Per Patrizio: non era la prima estrazione e prima di trovare il coraggio di postare sul forum ho fatto diversi tentativi. La plastica che uso per l'estrazione è tutta RNAasi free, anche se ciò, a detta di Invitrogen, non sarebbe nemmeno necessario perché in presenza di Trizol lo RNA è protetto dalle aggressioni enzimatiche. Non uso vetreria proprio per essere sicuro della sterilità degli oggetti. Il cloroformio e l'isopropanolo sono prodotti specifici per la biologia molecolare. Non fraccio l'estrazione con omogenizzatori, sempre per evitare la contaminazione e di dover sterilizzare tutto mille volte, ma con siringhe monouso sterili con aghi a diametro decrescente (l'idea non è mia ma di un lavoro trovato su PubMed). Le forbici che uso per tagliare il pezzo di organo da omogenizzare e per dare la prima sgrossata sono sterilizzate a secco e dopo l'uso trattate con detergenti anionici forti e sterilizzate a secco di nuovo.

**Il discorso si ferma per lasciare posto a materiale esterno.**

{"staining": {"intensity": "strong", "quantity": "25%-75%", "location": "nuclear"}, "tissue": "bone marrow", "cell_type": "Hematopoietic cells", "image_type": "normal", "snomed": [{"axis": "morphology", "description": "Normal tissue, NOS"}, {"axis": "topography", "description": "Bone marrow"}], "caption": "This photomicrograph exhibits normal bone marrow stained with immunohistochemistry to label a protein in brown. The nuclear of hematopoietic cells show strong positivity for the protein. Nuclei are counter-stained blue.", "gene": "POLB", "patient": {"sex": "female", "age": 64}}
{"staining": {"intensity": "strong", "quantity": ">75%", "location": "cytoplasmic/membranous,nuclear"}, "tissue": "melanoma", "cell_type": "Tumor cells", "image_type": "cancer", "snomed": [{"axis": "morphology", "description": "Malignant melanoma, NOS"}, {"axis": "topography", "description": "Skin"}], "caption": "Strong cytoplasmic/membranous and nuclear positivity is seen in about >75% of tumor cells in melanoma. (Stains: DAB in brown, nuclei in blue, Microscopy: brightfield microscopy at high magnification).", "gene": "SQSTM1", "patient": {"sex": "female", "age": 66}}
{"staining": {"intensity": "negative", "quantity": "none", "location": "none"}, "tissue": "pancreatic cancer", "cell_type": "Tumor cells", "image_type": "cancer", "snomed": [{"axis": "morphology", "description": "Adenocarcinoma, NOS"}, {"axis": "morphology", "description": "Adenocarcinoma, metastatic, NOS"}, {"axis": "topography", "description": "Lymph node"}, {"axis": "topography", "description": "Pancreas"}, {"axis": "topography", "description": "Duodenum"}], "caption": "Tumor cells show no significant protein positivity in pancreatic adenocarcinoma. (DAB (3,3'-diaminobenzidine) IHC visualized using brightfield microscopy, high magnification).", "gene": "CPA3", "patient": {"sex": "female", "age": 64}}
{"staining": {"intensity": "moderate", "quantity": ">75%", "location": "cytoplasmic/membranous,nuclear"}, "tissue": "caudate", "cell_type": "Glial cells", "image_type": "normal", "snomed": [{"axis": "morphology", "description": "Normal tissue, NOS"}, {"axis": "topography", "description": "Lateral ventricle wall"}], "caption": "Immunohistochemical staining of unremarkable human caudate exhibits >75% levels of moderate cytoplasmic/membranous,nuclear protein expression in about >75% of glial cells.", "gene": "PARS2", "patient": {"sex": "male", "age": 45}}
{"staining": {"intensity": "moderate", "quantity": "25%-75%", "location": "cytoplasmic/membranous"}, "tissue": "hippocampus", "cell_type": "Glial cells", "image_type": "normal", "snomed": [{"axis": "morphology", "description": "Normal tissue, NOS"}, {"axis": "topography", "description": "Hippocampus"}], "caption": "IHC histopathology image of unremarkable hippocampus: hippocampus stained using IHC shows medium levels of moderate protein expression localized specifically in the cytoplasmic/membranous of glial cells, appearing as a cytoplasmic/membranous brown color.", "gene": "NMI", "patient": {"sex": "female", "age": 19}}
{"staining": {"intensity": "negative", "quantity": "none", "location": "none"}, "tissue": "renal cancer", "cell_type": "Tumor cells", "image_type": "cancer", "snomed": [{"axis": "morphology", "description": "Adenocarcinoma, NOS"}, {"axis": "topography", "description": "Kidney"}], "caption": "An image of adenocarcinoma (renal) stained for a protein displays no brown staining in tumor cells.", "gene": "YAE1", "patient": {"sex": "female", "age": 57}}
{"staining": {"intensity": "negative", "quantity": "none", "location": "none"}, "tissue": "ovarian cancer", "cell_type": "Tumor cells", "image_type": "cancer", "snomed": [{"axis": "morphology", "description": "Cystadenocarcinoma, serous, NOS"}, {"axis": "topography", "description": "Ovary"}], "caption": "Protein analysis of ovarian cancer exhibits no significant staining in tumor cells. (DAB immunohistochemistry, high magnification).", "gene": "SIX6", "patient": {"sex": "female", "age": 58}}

Proverò adesso altri lotti di tessuto che ho nel -80 e poi dopo il passaggio in isopropanolo a mettere l'omogenato nel -80 per 10 minuti anziché a RT. Ti faccio sapere.
Per Anyra: purtroppo sono vincolato a finire il Trizol prima di poter comprare altri kit! Durante le mie peregrinazioni su internet per trovare una soluzione al problema ne ho visti migliaia di kit di estrazione e tutti mi facevano gola! Ma non posso far comperare un altro prodotto al momento. Bisogna dire però che prima di comprare il Trizol, ci facemmo consigliare da altri che lo usavano e dalle pubblicazioni e tutti erano daccordo con Patrizio nel dire che era un prodotto molto buono!
Forse porto sfiga? :D
Grazie per l'interessamento! |
Privilegia ne irroganto.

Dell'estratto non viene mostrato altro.